**Prompt:** When you reach the line that contains "Топка M-design Luna 1000 DV Diamond", set down that line and every one after it through the end of the records, exactly as written and with no pictures.

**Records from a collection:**

☆ ☆ ☆ ☆ ☆

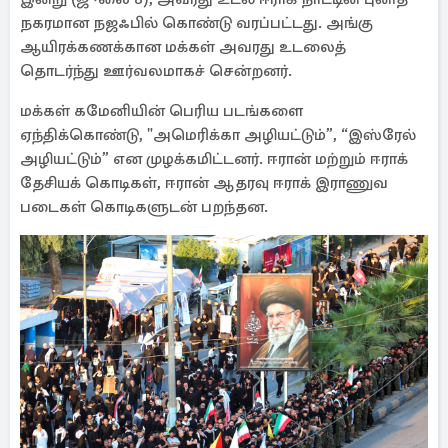
நகரமான நஜஃபில் கொண்டு வரப்பட்டது. அங்கு
ஆயிரக்கணக்கான மக்கள் அவரது உடலைத்
தொடர்ந்து ஊர்வலமாகச் சென்றனர்.
மக்கள் கமேனியின் பெரிய படங்களை
ஏந்திக்கொண்டு, "அமெரிக்கா அழியட்டும்”, “இஸ்ரேல்
அழியட்டும்” என முழக்கமிட்டனர். ஈரான் மற்றும் ஈராக்
தேசியக் கொடிகள், ஈரான் ஆதரவு ஈராக் இராணுவ
படைகள் கொடிகளுடன் பறந்தன.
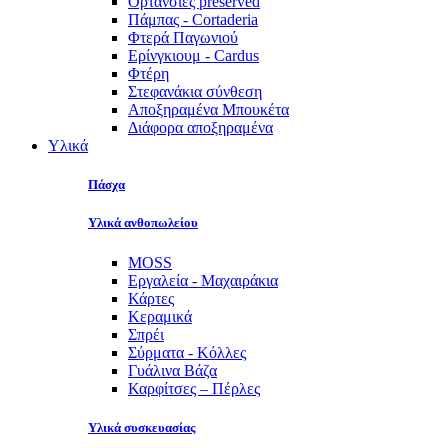
Ορτανσίες preserved
Πάμπας - Cortaderia
Φτερά Παγωνιού
Ερίνγκιουμ - Cardus
Φτέρη
Στεφανάκια σύνθεση
Αποξηραμένα Μπουκέτα
Διάφορα αποξηραμένα
Υλικά
Πάσχα
Υλικά ανθοπωλείου
MOSS
Εργαλεία - Μαχαιράκια
Κάρτες
Κεραμικά
Σπρέι
Σύρματα - Κόλλες
Γυάλινα Βάζα
Καρφίτσες – Πέρλες
Υλικά συσκευασίας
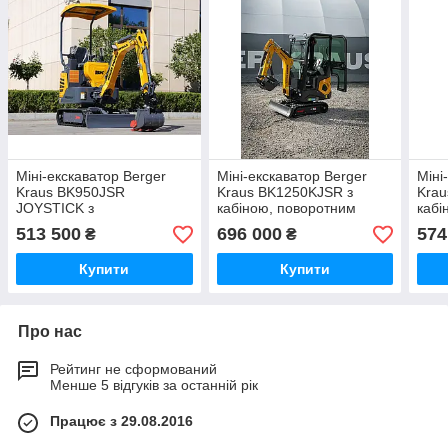
Міні-екскаватор Berger
Міні-екскаватор Berger
Міні
Kraus BK950JSR
Kraus BK1250KJSR з
Krau
JOYSTICK з
кабіною, поворотним
кабі
регульованими
рамою, регульованими
регу
513 500
696 000
574
₴
₴
гусеницями на торсіонній
гусеницями та ковшем
ков
рамі та ковшем 380 мм
380 мм
Купити
Купити
Про нас
Рейтинг не сформований
Менше 5 відгуків за останній рік
Працює з 29.08.2016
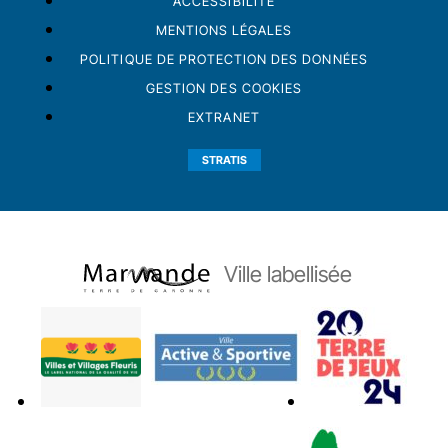
ACCESSIBILITÉ
MENTIONS LÉGALES
POLITIQUE DE PROTECTION DES DONNÉES
GESTION DES COOKIES
EXTRANET
STRATIS
Ville labellisée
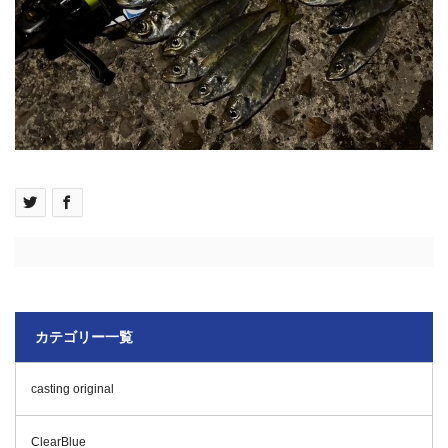
カテゴリー一覧
casting original
ClearBlue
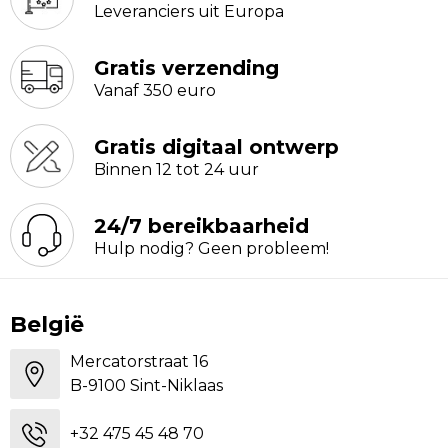
Leveranciers uit Europa
Gratis verzending
Vanaf 350 euro
Gratis digitaal ontwerp
Binnen 12 tot 24 uur
24/7 bereikbaarheid
Hulp nodig? Geen probleem!
België
Mercatorstraat 16
B-9100 Sint-Niklaas
+32 475 45 48 70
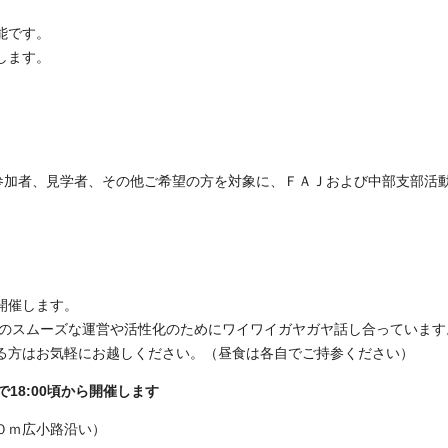
能です。
します。
、初参加者、見学者、その他ご希望の方を対象に、ＦＡＪおよび中部支部活
開催します。
部のスムーズな運営や活性化のためにワイワイガヤガヤ話し合っています
る方はお気軽にお越しください。（昼食は各自でご持参ください）
で18:00頃から開催します
０ｍ広小路沿い）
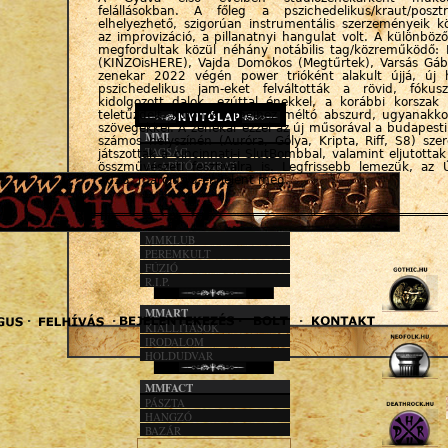
felállásokban. A főleg a pszichedelikus/kraut/posz
elhelyezhető, szigorúan instrumentális szerzeményeik k
az improvizáció, a pillanatnyi hangulat volt. A különböző
megfordultak közül néhány notábilis tag/közreműködő:
(KINZOisHERE), Vajda Domokos (Megtűrtek), Varsás Gá
zenekar 2022 végén power trióként alakult újjá, új 
pszichedelikus jam-eket felváltották a rövid, fókusz
kidolgozott dalok, ezúttal énekkel, a korábbi korszak 
teletűzdelt, különös címeihez méltó abszurd, ugyanakk
szövegekkel. A zenekar ezzel az új műsorával a budapes
MMI
számos helyszínén (Auróra, Gólya, Kripta, Riff, S8) szere
TAGSÁG
játszottak a cincinnati-i SlutBombbal, valamint eljutott
ALAPÍTÓ OKIRAT
összművészeti fesztiválra is. Legfrissebb lemezük, az Ú
KÖZHASZN. JEL.
2025. március 9-én jelent meg.
1%
MMACT
MMKLUB
PEREMKULT
FÚZIÓ
R.I.P.
MMART
KIÁLLÍTÁSOK
IRODALOM
HOLDUDVAR
MMFACT
PÁSZTA
HANGZÓ
BAZÁR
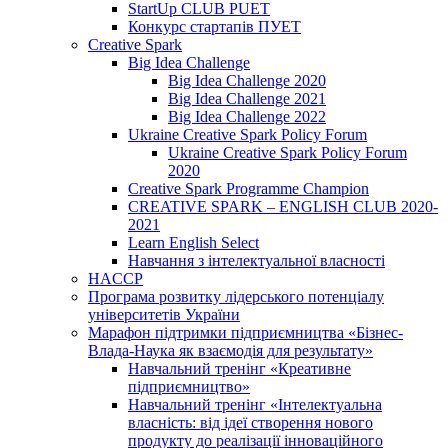
StartUp CLUB PUET
Конкурс стартапів ПУЕТ
Creative Spark
Big Idea Challenge
Big Idea Challenge 2020
Big Idea Challenge 2021
Big Idea Challenge 2022
Ukraine Creative Spark Policy Forum
Ukraine Creative Spark Policy Forum
2020
Creative Spark Programme Champion
CREATIVE SPARK – ENGLISH CLUB 2020-
2021
Learn English Select
Навчання з інтелектуальної власності
HACCP
Програма розвитку лідерського потенціалу
університетів України
Марафон підтримки підприємництва «Бізнес-
Влада-Наука як взаємодія для результату»
Навчальний тренінг «Креативне
підприємництво»
Навчальний тренінг «Інтелектуальна
власність: від ідеї створення нового
продукту до реалізації інноваційного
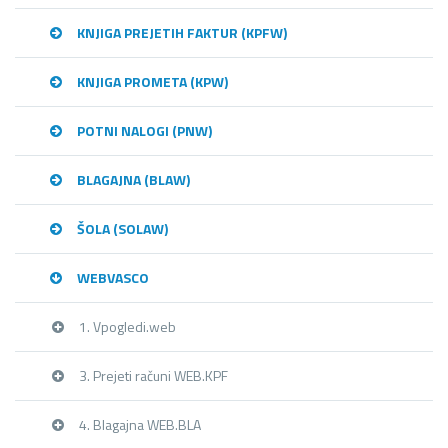
KNJIGA PREJETIH FAKTUR (KPFW)
KNJIGA PROMETA (KPW)
POTNI NALOGI (PNW)
BLAGAJNA (BLAW)
ŠOLA (SOLAW)
WEBVASCO
1. Vpogledi.web
3. Prejeti računi WEB.KPF
4. Blagajna WEB.BLA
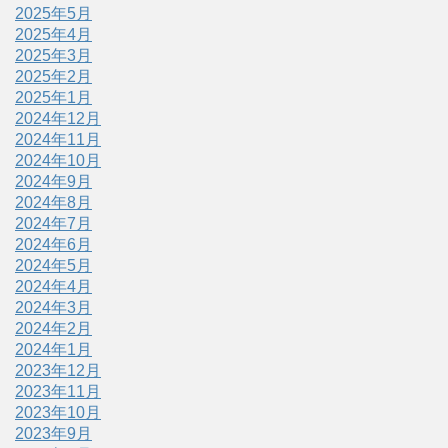
2025年5月
2025年4月
2025年3月
2025年2月
2025年1月
2024年12月
2024年11月
2024年10月
2024年9月
2024年8月
2024年7月
2024年6月
2024年5月
2024年4月
2024年3月
2024年2月
2024年1月
2023年12月
2023年11月
2023年10月
2023年9月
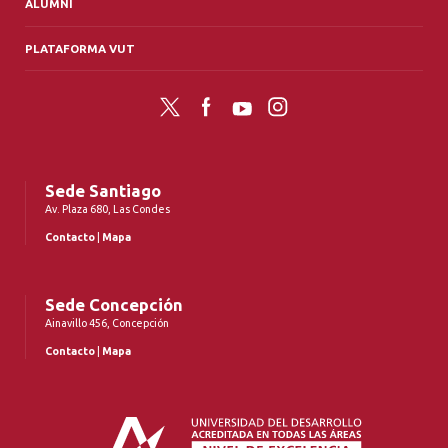
ALUMNI
PLATAFORMA VUT
Twitter
Facebook
YouTube
Instagram
Sede Santiago
Av. Plaza 680, Las Condes
Contacto
|
Mapa
Sede Concepción
Ainavillo 456, Concepción
Contacto
|
Mapa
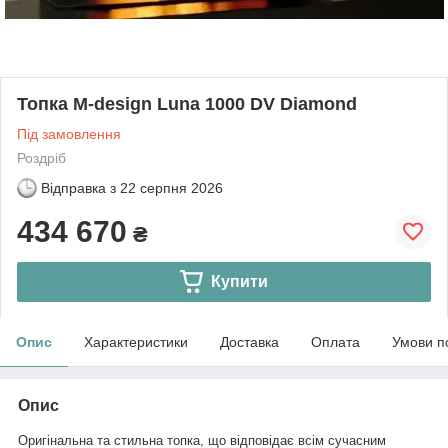
Топка M-design Luna 1000 DV Diamond
Під замовлення
Роздріб
Відправка з
22 серпня 2026
434 670
₴
Купити
Опис
Характеристики
Доставка
Оплата
Умови п
Опис
Оригінальна та стильна топка, що відповідає всім сучасним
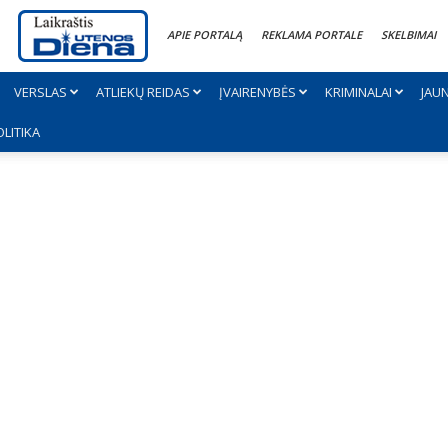
APIE PORTALĄ
REKLAMA PORTALE
SKELBIMAI
VERSLAS
ATLIEKŲ REIDAS
ĮVAIRENYBĖS
KRIMINALAI
JAU
OLITIKA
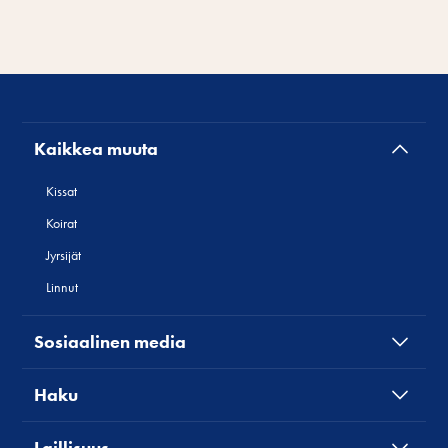
Kaikkea muuta
Kissat
Koirat
Jyrsijät
Linnut
Sosiaalinen media
Haku
Laillisuus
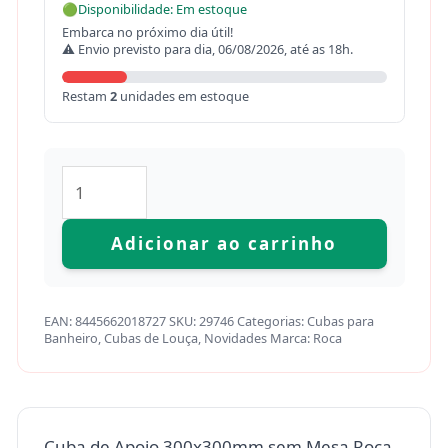
🟢
Disponibilidade: Em estoque
Embarca no próximo dia útil!
⚠ Envio previsto para dia, 06/08/2026, até as 18h.
Restam
2
unidades em estoque
Adicionar ao carrinho
EAN:
8445662018727
SKU:
29746
Categorias:
Cubas para
Banheiro
,
Cubas de Louça
,
Novidades
Marca:
Roca
Cuba de Apoio 300x300mm sem Mesa Roca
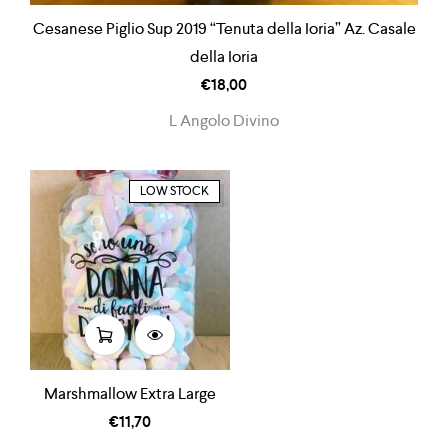
Cesanese Piglio Sup 2019 “Tenuta della Ioria” Az. Casale
della Ioria
€
18,00
L Angolo Divino
LOW STOCK
Marshmallow Extra Large
€
11,70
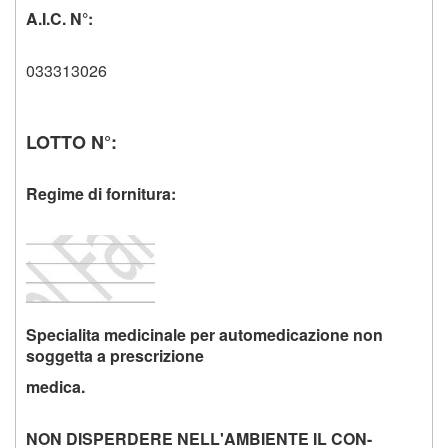
A.I.C. N°:
033313026
LOTTO N°:
Regime di fornitura:
Specialita medicinale per automedicazione non
soggetta a prescrizione
medica.
NON DISPERDERE NELL'AMBIENTE IL CON-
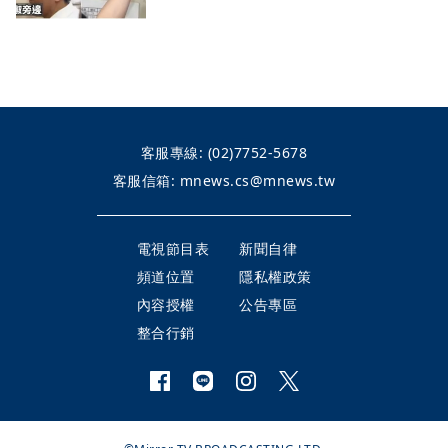
客服專線:
(02)7752-5678
客服信箱:
mnews.cs@mnews.tw
電視節目表
新聞自律
頻道位置
隱私權政策
內容授權
公告專區
整合行銷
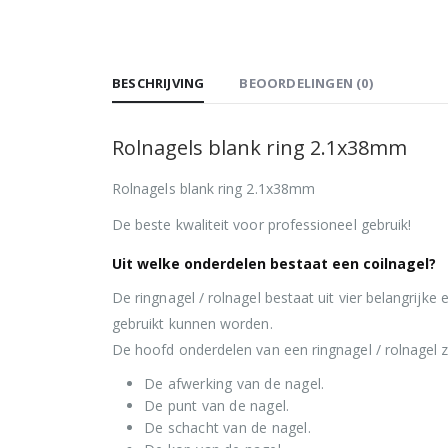
BESCHRIJVING
BEOORDELINGEN (0)
Rolnagels blank ring 2.1x38mm
Rolnagels blank ring 2.1x38mm
De beste kwaliteit voor professioneel gebruik!
Uit welke onderdelen bestaat een coilnagel?
De ringnagel / rolnagel bestaat uit vier belangrij
gebruikt kunnen worden.
De hoofd onderdelen van een ringnagel / rolnagel zi
De afwerking van de nagel.
De punt van de nagel.
De schacht van de nagel.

☆ ☆ ☆ ☆ ☆

**The answer:**
Топка M-design Luna 1000 DV Diamond
Під замовлення
Роздріб
Відправка з
22 серпня 2026
434 670
₴
Купити
Опис
Характеристики
Доставка
Оплата
Умови п
Опис
Оригінальна та стильна топка, що відповідає всім сучасним
APIE PORTALĄ
REKLAMA PORTALE
SKELBIMAI
VERSLAS
ATLIEKŲ REIDAS
ĮVAIRENYBĖS
KRIMINALAI
JAU
OLITIKA
Kaikkea muuta
Kissat
Koirat
Jyrsijät
Linnut
Sosiaalinen media
Haku
Laillisuus
🟢
Disponibilidade: Em estoque
Embarca no próximo dia útil!
⚠ Envio previsto para dia, 06/08/2026, até as 18h.
Restam
2
unidades em estoque
Adicionar ao carrinho
EAN:
8445662018727
SKU:
29746
Categorias:
Cubas para
Banheiro
,
Cubas de Louça
,
Novidades
Marca:
Roca
Cuba de Apoio 300x300mm sem Mesa Roca
Cesanese Piglio Sup 2019 “Tenuta della Ioria” Az. Casale
della Ioria
€
18,00
L Angolo Divino
LOW STOCK
Marshmallow Extra Large
€
11,70
A.I.C. N°:
033313026
LOTTO N°:
Regime di fornitura:
Specialita medicinale per automedicazione non
soggetta a prescrizione
medica.
NON DISPERDERE NELL'AMBIENTE IL CON-
客服專線:
(02)7752-5678
客服信箱:
mnews.cs@mnews.tw
電視節目表
新聞自律
頻道位置
隱私權政策
內容授權
公告專區
整合行銷
BESCHRIJVING
BEOORDELINGEN (0)
Rolnagels blank ring 2.1x38mm
Rolnagels blank ring 2.1x38mm
De beste kwaliteit voor professioneel gebruik!
Uit welke onderdelen bestaat een coilnagel?
De ringnagel / rolnagel bestaat uit vier belangrij
gebruikt kunnen worden.
De hoofd onderdelen van een ringnagel / rolnagel zi
De afwerking van de nagel.
De punt van de nagel.
De schacht van de nagel.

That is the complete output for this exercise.